Question

An object is thrown horizontally from point A from a tower and hit the ground 3s later at B. The line from A to B makes the angle of ${30^ \circ }$ with the horizontal. The initial velocity of the object is: (take $g = 10m/s$ )

A.$15\sqrt 3 m/s$
B.$15m/s$
C.$10\sqrt 3 m/s$
D.$\dfrac{{25}}{{\sqrt 3 }}m/s$

Answer 1

Hint: All objects irrespective of their mass experience the same acceleration g while falling freely under the influence of gravity at the same point on the earth. Also, gravity works towards the center of the Earth. The mass of the object and the gravitational constant determine the magnitude of the gravitational force.
Formula used:
From the equation of motion
$h = ut + \dfrac{1}{2}g{t^2}$ ……………….. (1)
Where $u$ = initial velocity, $t$ = time taken by the motion, $g$ gravity

Complete answer:
From the figure, we can say that $h = AC$ ……… (2)

From equation (1)
$h = ut + \dfrac{1}{2}g{t^2}$
$u = 0$
We get $h = \dfrac{1}{2}g{t^2}$ ……….. (3)
It is given that the object takes $3s$ to fall so $t = 3s$
And $g = 10m/s$
By putting the value of $g$ and $t$ in equation (3)
We get $h = \dfrac{{10 \times {3^2}}}{2}$
$h = \dfrac{{90}}{2}$
$ \Rightarrow h = 45m$
From the figure we can write
$\tan 30 = \dfrac{{AC}}{{BC}}$
$ \Rightarrow \tan 30 = \dfrac{{AC}}{{BC}} = \dfrac{1}{{\sqrt 3 }}$
\[ \Rightarrow \dfrac{{AC}}{{BC}} = \dfrac{1}{{\sqrt 3 }}\]
From equation (2) $AC = h$
We get $\dfrac{h}{{BC}} = \dfrac{1}{{\sqrt 3 }}$
$ \Rightarrow \dfrac{{45}}{{BC}} = \dfrac{1}{{\sqrt 3 }}$
$BC = 45\sqrt 3 m$
The object covers $45\sqrt 3 m$ in $3s$ so the initial velocity $u = \dfrac{{\text{d}}}{{\text{t}}}$
$u = \dfrac{{45\sqrt 3 }}{3}$
$ \Rightarrow u = 15\sqrt 3 m/s$

So the correct option is (a).

Note:
According to general relativity, gravity is not the force between masses.
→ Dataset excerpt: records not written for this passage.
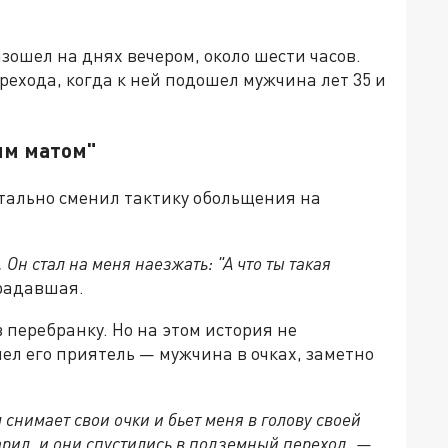
зошел на днях вечером, около шести часов.
ехода, когда к ней подошел мужчина лет 35 и
ым матом"
тально сменил тактику обольщения на
 Он стал на меня наезжать: "А что ты такая
радавшая.
 перебранку. Но на этом история не
ел его приятель — мужчина в очках, заметно
снимает свои очки и бьет меня в голову своей
дарил, и они спустились в подземный переход, —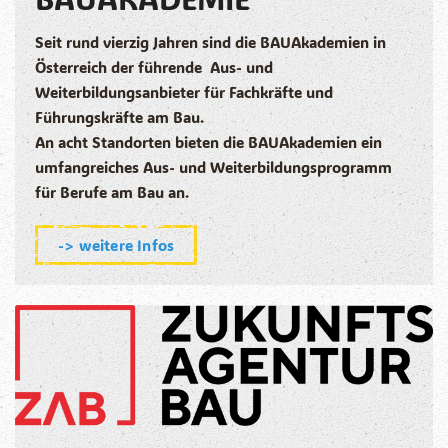
Seit rund vierzig Jahren sind die BAUAkademien in
Österreich der führende Aus- und
Weiterbildungsanbieter für Fachkräfte und
Führungskräfte am Bau.
An acht Standorten bieten die BAUAkademien ein
umfangreiches Aus- und Weiterbildungsprogramm
für Berufe am Bau an.
-> weitere Infos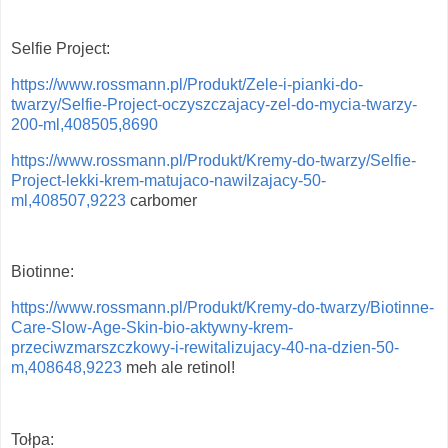
Selfie Project:
https://www.rossmann.pl/Produkt/Zele-i-pianki-do-
twarzy/Selfie-Project-oczyszczajacy-zel-do-mycia-twarzy-
200-ml,408505,8690
https://www.rossmann.pl/Produkt/Kremy-do-twarzy/Selfie-
Project-lekki-krem-matujaco-nawilzajacy-50-
ml,408507,9223
carbomer
Biotinne:
https://www.rossmann.pl/Produkt/Kremy-do-twarzy/Biotinne-
Care-Slow-Age-Skin-bio-aktywny-krem-
przeciwzmarszczkowy-i-rewitalizujacy-40-na-dzien-50-
m,408648,9223
meh ale retinol!
Tołpa:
Instead, Einstein said that gravity is an effect of wrapping of space and time due to mass. Without a force upon an object, it can move in a straight line, this explains why every object falls at the same rate.
Most scientists have claimed that gravitational waves exist but none have ever proved their existence.
If our planet loses gravity for 5sec then that would be the end of our earth.